21st Century Power Origins (Part 2)

Founding Principle #2: This Weblog also intends to expand on the notion that so-called "emerging economies" such as China and India are better positioned to pioneer 21st-century energy economies (and prove alternate infrastructural models) than the mature industrial powers in North America, Western Europe and Japan.

Why? First, because the wealthiest countries of the 20th century are over-invested in the past. 

  • Politically, they are hindered by powerful economic actors with vested interests in maintaining the status quo – or at least in delaying change as long as possible. High-growth markets, on the other hand, have the capacity to more easily jump to new models and paradigms, rather repeating the economic development steps taken by their historical forebears.

Second, because they must.

  • These countries cannot afford to continue building their economies based on the inefficient, dirty models adopted in the late 19th and 20th centuries, when fossil-fuel energy was both cheap and superabundant. Not only are fossil fuel supplies insufficient, both their national and global environments are already too damaged to make following the same route once again a possibility.
  • The demographics and economic growth of these countries create enormous demand for energy. First the populations are huge, growing, and becoming more affluent. The result is pressure: Per-capita appetite for energy is growing. These populations are also predominantly youthful. While Western environmental policies are motivated by improving the outlook for future generations, the future generations of China, India and other developing nations are already on earth — and in numbers equivalent of several future generations of Americans or Western Europeans.
  • Finally, population densities in these countries are much higher than those seen in the history of the wealthy nations, meaning that the pain of polluting and wasteful approaches has a more immediate and severe impact on quality of life.

I don’t believe that these countries must generate all the technical innovation necessary to enable new, clean energy models from within. My prediction is simply that they are best-positioned to show the world how to implement these models and prove how they can work on a mass scale.

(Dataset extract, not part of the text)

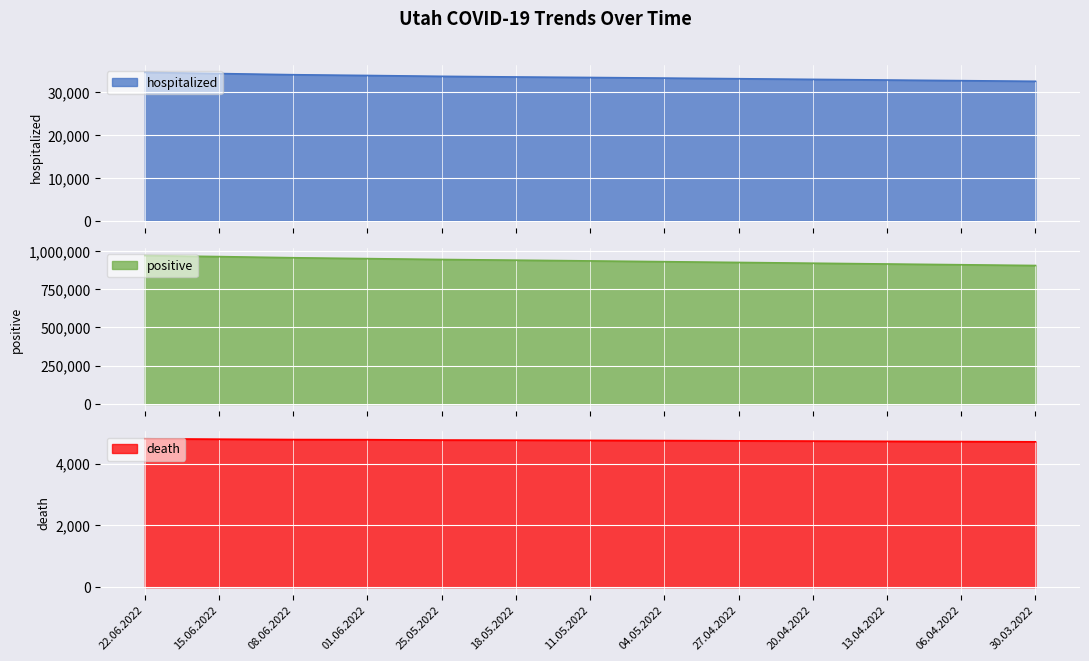

How many data points in death are less than 4755?

6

This not only can happen, in my view, it is a key prerequisite for improving global human prospects. Once deployed successfully in economies of the one billion people range, green energy technologies would gain economies of scale that would make them much more easily adoptable by the rest of the planet — even in the poorest of nations would then leap at the opportunity to follow suit.

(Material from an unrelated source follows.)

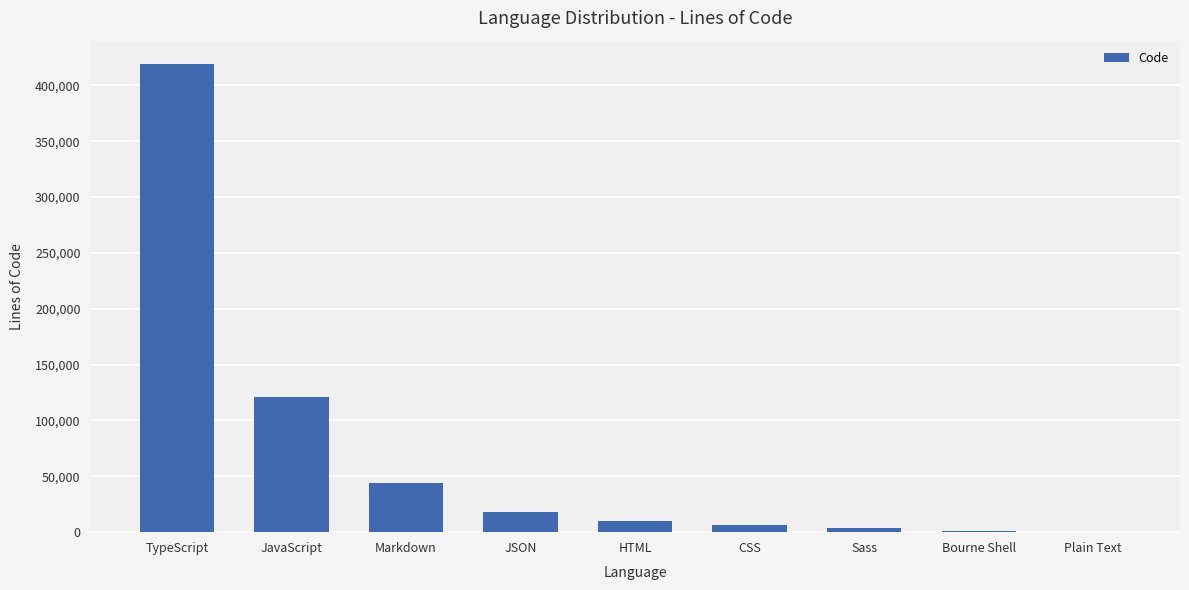

Which has a higher value, HTML or JavaScript?

JavaScript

Let me explain that point: Today, the biggest barrier in the way of acting on the impulse to do the right thing, i.e. deploying sustainable energy infrastructure, is the fact that 20th-century fossil-fuel based systems are the “safe,” default option. They’re inexpensive (in terms of capital expenditure per power-generation capacity), they guarantee the big capacity that energy-hungry nations need, and reliable professional expertise on how to build and run them is abundant. And of course, they come from mature, competitive industries — if you have the capital to spend, a large number of established companies will come and fight to make you the best offer. More importantly, banks are willing to offer loans to build such tried-and-true technologies — the business cases are well known. The alternative approaches that we must pioneer in the 21st century, by contrast, require much harder work in terms of due diligence, appear significantly more expensive (i.e. capex per megawatt) and require a greater stomach for financial risk. It’s unexplored territory.

My hypothesis is that any significant initiative in China or India, based on sheer size alone, would dissolve much of the above barrier. Based on economies of scale, it would reduce prices dramatically, establish a track record and clearer business-case assumptions, thus reducing perceived financial risk and freeing up credit. Thus, the enlightened self-interest of these countries stands to serve as an essential engine for the greening of the planet as a whole.

These are my current bedrock assumptions, subject to challenge of course. Entries in the 21st Century Power weblog will hopefully bring news, data and insight that relates to the above hypothesis.